Eli sent her a fathomless look. “Anyone can have a monster lurking inside, sweetheart. I was part of a team that brought down a serial killer three years ago. The killer ran a family supermarket in Yonkers. He did the baking himself every morning. He had a wife and three kids, and he came to Manhattan four times a year for conventions and ball games. Every time he left, there’d be at least two less women alive and working the streets.”
She sighed. “Look, I can understand, even appreciate your mistrust. I just can’t believe I’d have missed seeing it if Ty had a side to him as evil as the spirit that possessed your ancestor. How old was Ty when Laura died? Sixteen, right?”
“Just.”
“But you were fourteen. Funny, when I was young, I thought you and Ty and Brady were the same age.”

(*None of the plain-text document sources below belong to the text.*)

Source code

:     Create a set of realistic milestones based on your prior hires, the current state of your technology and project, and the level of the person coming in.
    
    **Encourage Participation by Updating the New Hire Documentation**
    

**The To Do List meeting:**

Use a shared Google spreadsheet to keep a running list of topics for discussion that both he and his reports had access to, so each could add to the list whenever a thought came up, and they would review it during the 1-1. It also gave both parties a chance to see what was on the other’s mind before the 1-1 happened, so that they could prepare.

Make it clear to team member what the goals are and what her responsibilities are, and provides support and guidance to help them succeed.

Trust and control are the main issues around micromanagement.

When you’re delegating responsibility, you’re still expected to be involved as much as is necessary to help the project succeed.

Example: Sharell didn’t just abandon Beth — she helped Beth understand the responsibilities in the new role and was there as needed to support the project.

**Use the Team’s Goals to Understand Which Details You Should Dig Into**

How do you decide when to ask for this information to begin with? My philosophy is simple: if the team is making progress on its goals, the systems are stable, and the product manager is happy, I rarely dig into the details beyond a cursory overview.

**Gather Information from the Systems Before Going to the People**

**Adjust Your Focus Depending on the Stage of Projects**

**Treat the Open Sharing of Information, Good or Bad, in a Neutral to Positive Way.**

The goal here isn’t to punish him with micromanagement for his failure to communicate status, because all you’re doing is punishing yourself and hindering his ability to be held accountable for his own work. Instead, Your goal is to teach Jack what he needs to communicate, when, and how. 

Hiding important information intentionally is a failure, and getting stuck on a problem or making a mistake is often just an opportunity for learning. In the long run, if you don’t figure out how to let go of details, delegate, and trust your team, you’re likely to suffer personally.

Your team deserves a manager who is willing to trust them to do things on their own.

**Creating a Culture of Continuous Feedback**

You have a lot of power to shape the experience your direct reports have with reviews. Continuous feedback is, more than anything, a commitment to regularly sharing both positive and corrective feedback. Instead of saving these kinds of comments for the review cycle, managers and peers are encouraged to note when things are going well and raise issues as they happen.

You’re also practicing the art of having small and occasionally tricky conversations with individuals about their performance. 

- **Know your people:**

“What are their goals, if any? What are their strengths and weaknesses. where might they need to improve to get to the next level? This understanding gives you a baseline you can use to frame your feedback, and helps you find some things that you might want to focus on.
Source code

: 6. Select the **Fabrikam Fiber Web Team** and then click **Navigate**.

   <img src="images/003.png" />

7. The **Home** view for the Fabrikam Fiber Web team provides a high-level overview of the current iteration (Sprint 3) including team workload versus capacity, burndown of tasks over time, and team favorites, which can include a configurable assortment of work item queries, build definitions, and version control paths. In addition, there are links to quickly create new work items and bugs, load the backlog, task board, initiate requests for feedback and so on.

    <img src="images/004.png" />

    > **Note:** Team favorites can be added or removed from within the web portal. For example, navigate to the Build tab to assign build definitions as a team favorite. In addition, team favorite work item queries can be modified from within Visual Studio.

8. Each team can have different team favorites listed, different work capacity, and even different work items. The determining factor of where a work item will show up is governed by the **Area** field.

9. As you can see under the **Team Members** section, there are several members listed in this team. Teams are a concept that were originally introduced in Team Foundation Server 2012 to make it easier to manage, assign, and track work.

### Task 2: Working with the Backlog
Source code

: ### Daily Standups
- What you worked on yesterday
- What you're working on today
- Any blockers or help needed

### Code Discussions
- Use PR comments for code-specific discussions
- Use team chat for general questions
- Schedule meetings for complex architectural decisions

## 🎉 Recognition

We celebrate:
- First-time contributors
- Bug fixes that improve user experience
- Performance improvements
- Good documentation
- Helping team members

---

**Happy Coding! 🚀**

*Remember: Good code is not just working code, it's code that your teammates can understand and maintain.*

“Nope. I squeaked through grade school at the usual pace. Ty and Brady had a hate-hate relationship with a couple of our teachers and took a bit longer.”
Amusement stirred. “Would one of those teachers be Mr. Hart?”
“Heard about him, huh?”
“Heard about and met.” She widened meaningful eyes. “Your Mr. Hart is Orley’s father.”
* * *
E
LI
HAD
TO
look twice to be sure she was serious. “Orley’s father? How the hell did I miss that?”
“Raccoon on the road,” Sadie warned. “Eyes forward, Lieutenant, and I’ll give you the easy answer. All girl babies born to Bellam females are given the Bellam surname. It’s tradition. My dad’s is a Winter, Molly’s is a Prewitt and Orley’s is a Hart. Orley claims he was nicer at home than at work, but my family’s situation being what it was, we didn’t interact a lot. Plus, I was ten years younger than her. Your situation being what
it
was, however, I’m surprised you were never forced to endure weekend dinners. Maybe your dad and hers didn’t get along. Does your father hunt?”
“No.”
“There you go, then.”
Elbow propped, Eli ran a finger under his bottom lip. “I’m trying really hard here to picture no-Hart with a kid. Does he still live in the area?”
“Nope. North Dakota. Could be that’s why Ty and Brady felt it was safe to take jobs here.”
Eli geared down when the moon slipped behind a cloud and the wind booted up to kick the side of his truck. “Is it ever not blustery in this hollow?”